Ellen White tells us how the erring couple felt everything changed,
The air, which had hitherto been of a mild and uniform temperature, seemed to chill the guilty pair. The love and peace which had been theirs was gone, and in its place they felt a sense of sin, a dread of the future, a nakedness of soul. The robe of light which had enshrouded them, now disappeared, and to supply its place they endeavored to fashion for themselves a covering; for they could not, while unclothed, meet the eye of God and holy angels (Patriarchs and Prophets (PP), page 57).
The made a mess, they realized it and they tried to fix it themselves.
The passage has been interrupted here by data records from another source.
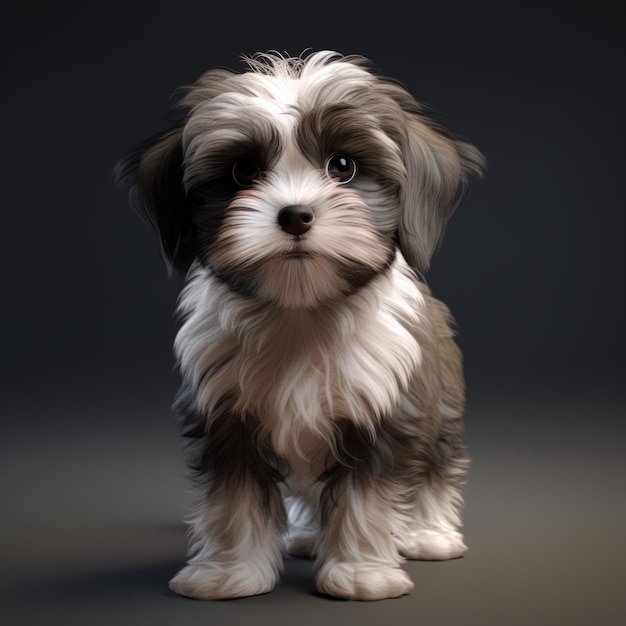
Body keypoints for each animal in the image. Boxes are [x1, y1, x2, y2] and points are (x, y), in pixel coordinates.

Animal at [116, 51, 482, 596]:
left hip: (441, 407)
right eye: (243, 170)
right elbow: (233, 501)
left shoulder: (383, 410)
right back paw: (308, 536)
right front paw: (228, 574)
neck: (300, 310)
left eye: (343, 166)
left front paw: (361, 574)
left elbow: (366, 499)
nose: (295, 215)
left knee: (437, 466)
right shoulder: (226, 416)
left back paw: (429, 535)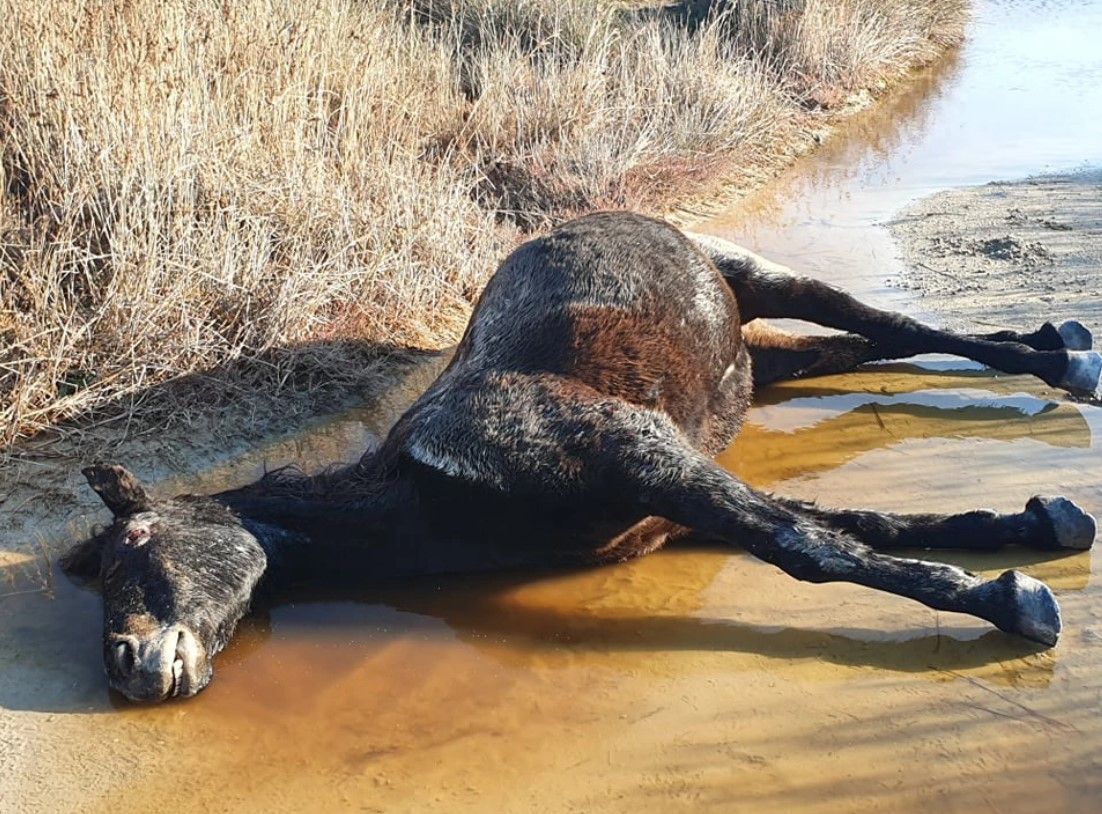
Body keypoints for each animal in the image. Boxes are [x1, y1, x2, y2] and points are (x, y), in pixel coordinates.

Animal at [60, 213, 1093, 704]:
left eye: (134, 546)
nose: (127, 664)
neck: (431, 495)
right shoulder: (666, 512)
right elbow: (846, 523)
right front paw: (1026, 529)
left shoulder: (642, 456)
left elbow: (809, 548)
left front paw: (1008, 601)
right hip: (760, 363)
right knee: (859, 347)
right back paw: (1050, 346)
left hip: (762, 279)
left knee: (890, 325)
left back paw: (1065, 356)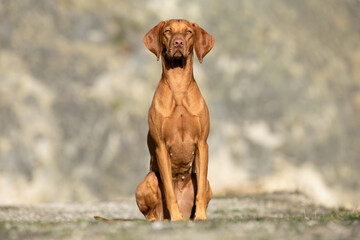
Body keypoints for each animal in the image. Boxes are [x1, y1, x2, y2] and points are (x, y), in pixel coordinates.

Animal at [135, 18, 214, 221]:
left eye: (188, 32)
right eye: (167, 31)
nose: (178, 42)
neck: (178, 87)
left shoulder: (202, 144)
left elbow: (200, 192)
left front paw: (201, 216)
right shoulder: (161, 147)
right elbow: (170, 191)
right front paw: (176, 217)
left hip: (206, 182)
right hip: (148, 180)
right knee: (150, 212)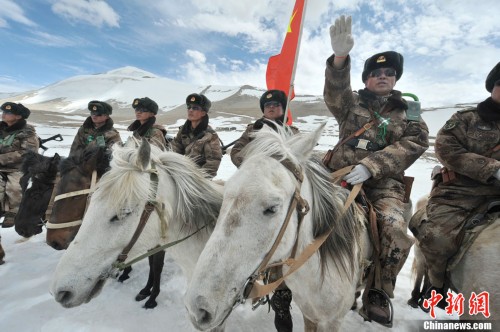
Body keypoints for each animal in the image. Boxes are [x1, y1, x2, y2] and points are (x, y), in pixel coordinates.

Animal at [50, 141, 225, 332]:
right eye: (91, 198)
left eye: (124, 213)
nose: (61, 291)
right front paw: (145, 290)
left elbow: (155, 267)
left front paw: (151, 298)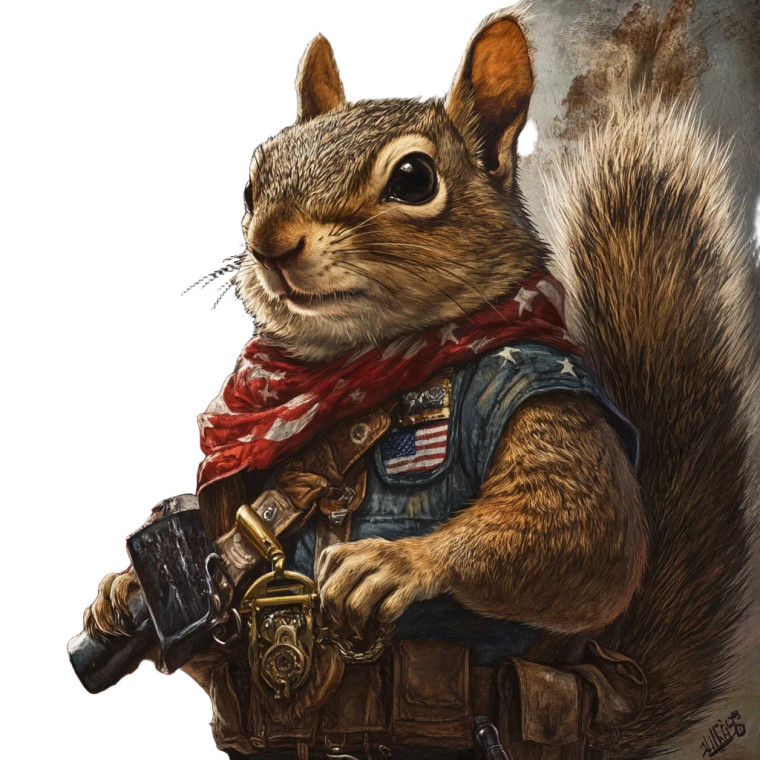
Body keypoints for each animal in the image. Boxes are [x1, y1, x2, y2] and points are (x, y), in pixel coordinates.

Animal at [83, 8, 757, 758]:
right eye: (251, 184)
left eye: (413, 178)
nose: (268, 243)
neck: (349, 368)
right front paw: (120, 591)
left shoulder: (537, 381)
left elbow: (592, 534)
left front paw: (394, 564)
The sad part is that before the fall, in their innocence and holiness, when the divine presence was manifested in the garden they had joyfully welcomed the approach of their Creator; but now they fled in terror, and sought to hide in the deepest recesses of the garden (PP 57). What used to be a pleasure now was the source of fear. When they heard the Lord's voice they ran away from Him and found a place to hide; they probably thought, "Our executioner is coming." Did the Lord come to kill them? His actions prove otherwise. He came to make mend what was broken. He came to heal what was injured. He even covered their nakedness.
How do we feel when we hear birds singing? Do we find pleasure in their singing? Do we hear them as if Christ is trying to get our attention through them? How do we feel when we hear the Lord calling? Do we find pleasure in it? Or do we run and hide from Him?